On my current project for our mobile applications, we have an API-backend on the Yii PHP-framework, which is working now on an ordinary LEMP stack – Linux/NGINX/PHP-FPM/MySQL (AWS EC2 + MariaDB RDS).
Eventually, it’s time to break this monolith into microservices which will be orchestrated by the Kubernetes and will be running on the AWS EKS service.
In this post will take a brief overview of the main Kubernetes architecture and its components, and in the next posts – will take a closer look to its configuration and usage, alongside with the AWS EKS examples.
There are a lot of useful links in this post, but keep in mind that fact, that Kubernetes evolves very quickly so any examples can become outdated in a few months.
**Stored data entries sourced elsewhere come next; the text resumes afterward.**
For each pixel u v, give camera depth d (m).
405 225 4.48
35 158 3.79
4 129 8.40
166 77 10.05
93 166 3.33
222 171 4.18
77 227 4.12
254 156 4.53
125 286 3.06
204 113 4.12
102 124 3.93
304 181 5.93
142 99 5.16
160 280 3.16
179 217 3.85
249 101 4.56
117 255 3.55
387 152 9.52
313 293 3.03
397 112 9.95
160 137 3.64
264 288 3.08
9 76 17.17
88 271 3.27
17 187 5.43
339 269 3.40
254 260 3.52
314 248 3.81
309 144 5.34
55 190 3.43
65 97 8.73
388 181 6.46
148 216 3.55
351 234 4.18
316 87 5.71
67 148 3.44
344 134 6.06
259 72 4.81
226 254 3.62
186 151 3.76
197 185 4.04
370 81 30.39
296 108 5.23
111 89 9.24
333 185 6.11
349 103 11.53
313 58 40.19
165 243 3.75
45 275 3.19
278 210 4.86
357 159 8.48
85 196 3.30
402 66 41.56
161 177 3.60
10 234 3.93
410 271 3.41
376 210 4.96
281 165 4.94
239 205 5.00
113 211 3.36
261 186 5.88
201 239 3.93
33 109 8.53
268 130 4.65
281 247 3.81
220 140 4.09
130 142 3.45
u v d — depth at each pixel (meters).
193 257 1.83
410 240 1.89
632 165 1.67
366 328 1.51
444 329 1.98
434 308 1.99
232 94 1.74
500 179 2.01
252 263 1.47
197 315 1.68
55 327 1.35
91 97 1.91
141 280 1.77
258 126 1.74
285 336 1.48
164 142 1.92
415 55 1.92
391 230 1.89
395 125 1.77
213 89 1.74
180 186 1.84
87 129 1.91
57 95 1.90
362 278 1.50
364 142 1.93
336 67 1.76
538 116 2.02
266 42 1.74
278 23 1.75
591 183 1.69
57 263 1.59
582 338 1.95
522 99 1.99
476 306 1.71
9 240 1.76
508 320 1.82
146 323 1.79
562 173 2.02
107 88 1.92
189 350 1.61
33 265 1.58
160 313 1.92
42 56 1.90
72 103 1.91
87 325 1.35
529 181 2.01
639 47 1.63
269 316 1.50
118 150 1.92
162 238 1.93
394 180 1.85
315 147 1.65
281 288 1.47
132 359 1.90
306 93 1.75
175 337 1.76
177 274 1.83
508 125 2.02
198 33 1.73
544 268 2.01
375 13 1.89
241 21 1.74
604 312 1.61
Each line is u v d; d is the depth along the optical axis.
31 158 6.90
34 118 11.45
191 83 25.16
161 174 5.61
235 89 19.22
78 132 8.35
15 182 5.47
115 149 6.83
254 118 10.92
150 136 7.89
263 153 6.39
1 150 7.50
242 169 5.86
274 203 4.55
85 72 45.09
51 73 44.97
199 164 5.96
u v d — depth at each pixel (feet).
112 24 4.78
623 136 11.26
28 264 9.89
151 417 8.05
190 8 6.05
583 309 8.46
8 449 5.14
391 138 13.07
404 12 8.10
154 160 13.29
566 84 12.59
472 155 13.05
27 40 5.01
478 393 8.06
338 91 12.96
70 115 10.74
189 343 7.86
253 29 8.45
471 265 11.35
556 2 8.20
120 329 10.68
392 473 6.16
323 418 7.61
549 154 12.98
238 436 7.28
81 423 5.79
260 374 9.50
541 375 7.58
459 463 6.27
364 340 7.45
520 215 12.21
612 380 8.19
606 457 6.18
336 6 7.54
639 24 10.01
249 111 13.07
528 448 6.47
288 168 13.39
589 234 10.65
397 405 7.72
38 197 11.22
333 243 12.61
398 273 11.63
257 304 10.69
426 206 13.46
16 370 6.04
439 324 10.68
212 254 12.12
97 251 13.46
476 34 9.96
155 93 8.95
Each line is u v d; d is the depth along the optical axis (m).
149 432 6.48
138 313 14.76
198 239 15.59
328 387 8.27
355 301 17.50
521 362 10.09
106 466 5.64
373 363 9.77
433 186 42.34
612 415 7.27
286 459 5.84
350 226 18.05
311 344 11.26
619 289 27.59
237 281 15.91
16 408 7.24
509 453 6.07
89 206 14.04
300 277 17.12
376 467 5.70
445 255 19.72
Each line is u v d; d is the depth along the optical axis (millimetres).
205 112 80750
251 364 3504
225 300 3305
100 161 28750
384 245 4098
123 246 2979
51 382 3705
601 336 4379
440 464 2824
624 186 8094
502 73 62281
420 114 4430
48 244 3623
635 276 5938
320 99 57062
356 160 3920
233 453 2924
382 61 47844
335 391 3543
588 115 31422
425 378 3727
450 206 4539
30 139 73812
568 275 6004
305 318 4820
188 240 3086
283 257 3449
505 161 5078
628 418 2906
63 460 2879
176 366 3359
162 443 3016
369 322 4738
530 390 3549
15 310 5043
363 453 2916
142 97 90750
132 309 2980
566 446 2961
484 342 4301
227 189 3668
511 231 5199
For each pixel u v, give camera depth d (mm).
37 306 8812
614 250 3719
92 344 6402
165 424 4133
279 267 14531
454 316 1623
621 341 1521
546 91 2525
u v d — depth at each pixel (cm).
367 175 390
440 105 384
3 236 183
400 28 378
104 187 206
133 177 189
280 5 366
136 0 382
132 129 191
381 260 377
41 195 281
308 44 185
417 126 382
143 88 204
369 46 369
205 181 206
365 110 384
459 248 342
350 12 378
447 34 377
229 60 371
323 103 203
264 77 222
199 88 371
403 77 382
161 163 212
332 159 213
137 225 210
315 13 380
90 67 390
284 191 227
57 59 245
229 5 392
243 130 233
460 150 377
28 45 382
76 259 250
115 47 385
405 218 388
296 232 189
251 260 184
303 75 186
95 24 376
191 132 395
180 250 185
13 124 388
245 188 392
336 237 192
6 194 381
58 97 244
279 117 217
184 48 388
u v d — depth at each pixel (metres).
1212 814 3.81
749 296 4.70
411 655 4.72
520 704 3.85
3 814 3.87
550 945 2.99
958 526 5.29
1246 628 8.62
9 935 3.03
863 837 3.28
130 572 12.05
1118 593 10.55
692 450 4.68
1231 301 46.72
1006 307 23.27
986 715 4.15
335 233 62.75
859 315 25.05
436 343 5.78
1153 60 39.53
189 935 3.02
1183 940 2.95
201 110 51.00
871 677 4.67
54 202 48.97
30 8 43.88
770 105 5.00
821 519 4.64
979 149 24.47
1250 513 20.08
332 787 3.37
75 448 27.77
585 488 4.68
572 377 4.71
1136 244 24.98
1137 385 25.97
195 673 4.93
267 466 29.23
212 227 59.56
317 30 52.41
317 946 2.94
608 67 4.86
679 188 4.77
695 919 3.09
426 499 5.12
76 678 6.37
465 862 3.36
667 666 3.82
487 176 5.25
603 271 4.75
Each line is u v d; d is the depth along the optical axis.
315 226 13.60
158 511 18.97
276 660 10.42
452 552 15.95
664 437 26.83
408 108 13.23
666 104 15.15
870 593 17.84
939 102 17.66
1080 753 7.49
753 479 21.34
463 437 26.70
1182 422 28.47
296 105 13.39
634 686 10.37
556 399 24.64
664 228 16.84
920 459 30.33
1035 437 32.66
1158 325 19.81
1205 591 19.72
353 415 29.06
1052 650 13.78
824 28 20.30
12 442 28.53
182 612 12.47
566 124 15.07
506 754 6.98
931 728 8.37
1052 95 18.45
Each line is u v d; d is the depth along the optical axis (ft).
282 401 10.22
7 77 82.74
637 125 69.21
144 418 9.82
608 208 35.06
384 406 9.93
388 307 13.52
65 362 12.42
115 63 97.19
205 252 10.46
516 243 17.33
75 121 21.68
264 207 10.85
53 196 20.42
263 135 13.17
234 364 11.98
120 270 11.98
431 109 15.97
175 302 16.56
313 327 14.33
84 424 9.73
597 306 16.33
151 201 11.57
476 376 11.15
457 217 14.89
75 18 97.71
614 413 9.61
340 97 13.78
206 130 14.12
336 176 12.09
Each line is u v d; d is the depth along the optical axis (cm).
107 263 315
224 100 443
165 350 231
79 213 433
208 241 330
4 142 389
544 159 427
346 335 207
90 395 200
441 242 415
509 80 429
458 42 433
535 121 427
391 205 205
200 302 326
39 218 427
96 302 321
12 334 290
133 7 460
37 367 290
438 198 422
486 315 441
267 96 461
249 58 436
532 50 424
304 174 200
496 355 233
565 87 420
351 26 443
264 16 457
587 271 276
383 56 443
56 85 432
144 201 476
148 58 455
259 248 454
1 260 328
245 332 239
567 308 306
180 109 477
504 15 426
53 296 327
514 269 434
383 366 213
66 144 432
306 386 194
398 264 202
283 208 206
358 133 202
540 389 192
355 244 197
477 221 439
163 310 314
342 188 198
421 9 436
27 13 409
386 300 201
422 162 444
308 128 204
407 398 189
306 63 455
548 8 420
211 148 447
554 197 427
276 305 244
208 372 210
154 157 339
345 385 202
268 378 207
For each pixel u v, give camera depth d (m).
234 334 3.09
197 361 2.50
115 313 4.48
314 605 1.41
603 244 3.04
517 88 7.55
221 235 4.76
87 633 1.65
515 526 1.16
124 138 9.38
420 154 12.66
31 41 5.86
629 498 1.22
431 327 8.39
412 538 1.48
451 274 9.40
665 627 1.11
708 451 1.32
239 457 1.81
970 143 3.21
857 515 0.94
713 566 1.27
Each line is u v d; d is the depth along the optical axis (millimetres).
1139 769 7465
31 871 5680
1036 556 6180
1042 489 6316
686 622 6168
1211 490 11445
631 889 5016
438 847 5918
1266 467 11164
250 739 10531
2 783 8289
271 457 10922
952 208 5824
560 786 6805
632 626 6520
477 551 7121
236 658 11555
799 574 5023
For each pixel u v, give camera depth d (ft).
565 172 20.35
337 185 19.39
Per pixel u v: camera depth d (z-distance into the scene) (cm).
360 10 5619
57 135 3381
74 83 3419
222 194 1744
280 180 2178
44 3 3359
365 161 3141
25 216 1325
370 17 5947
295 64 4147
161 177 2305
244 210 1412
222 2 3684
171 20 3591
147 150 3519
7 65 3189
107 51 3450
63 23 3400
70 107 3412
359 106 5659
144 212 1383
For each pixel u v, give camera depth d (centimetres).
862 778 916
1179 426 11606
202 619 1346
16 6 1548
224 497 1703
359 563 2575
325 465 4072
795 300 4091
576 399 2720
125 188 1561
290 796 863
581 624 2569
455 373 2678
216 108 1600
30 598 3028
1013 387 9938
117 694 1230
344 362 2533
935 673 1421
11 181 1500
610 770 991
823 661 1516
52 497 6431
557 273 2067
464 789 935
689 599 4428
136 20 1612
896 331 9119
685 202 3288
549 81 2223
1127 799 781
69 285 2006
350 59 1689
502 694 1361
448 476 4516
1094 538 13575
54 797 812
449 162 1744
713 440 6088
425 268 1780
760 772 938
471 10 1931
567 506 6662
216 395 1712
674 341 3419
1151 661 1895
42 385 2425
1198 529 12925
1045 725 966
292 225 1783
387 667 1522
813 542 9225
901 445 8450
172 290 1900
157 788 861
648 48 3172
In general, Kubernetes cluster components looks like next:
Or a bit more simple one:
The cluster itself consists of one or more Master Nodes and one or more Worker Nodes.
Master Node
Services running on a Master Node are called “Kubernetes Control Plane” (excluding etcd), and the Master Node is used for administrative tasks only, while containers with your services will be created on a Worker Node(s).
Kubernetes core services aka Kubernetes Control Plane
the main entrypoint for all requests to the cluster, for example kubectl commands will be sent as an API-requests into the kube-apiserver on the Master Node
the API server serves all REST-requests, validates them and sends them to the etcd (API server is the only one service which talks to the etcd – all other components will speak to the API itself, and API serer in its turn will update data in the etcd, see the Components interaction)
the API server is also responsible for authentification and authorization
Is a key:value storage used by Kubernetes for service discovery and configuration management.
Also, it keeps a cluster’s current and desired states: if K8s will find distinguishes between those states – it will apply the desired state to make it the current state.
Worker Node
Worker Node (previously known as a minion) – a virtual or bare-metal server with Kuberners components to create and manage Pods (see Pod).
Those components are:
kubelet: the main Kubernetes component on each cluster’s node which speaks to the API server, to check if there are new Pods to be created on the current Worker Node
it communicates to a Docker daemon (or other containers system like rkt or containerd) via its API to create and manage containers
after any changes in a Pod on a Node – will send them to the API server, which in its turn will save them to the etcd database
performs containers monitoring
kube-proxy: like a reverse-proxy service to forwarding requests to an appropriate service or applications inside a Kubernetes private network
uses IPTABLES by default (you can check existing rules by the kubectl -n kube-system exec -ti kube-proxy-5ctt2 -- iptables --table nat --list command)
the API server will validate it and send to the etcd
etcd will reply to the API that requests accepted and saved in a database
the API server will talk to the kube-scheduler
kube-scheduler will choose a Worker Node to create a new Pod and sends this information back to the API server
the API server will send this information to the etcd
etcd will reply it accepted and saved data
the API server talks to the kubelet on a chosen Worker Node
kubelet will talk to the Docker daemon (or another container runtime used) via its API to create a new container
kubelet will send information about new Pod back to the API server
the API server will update information in the etcd
Kubernetes abstractions
Above we spoke about more or less “touchable” things such as virtual machines, networks, IP-addresses and so on.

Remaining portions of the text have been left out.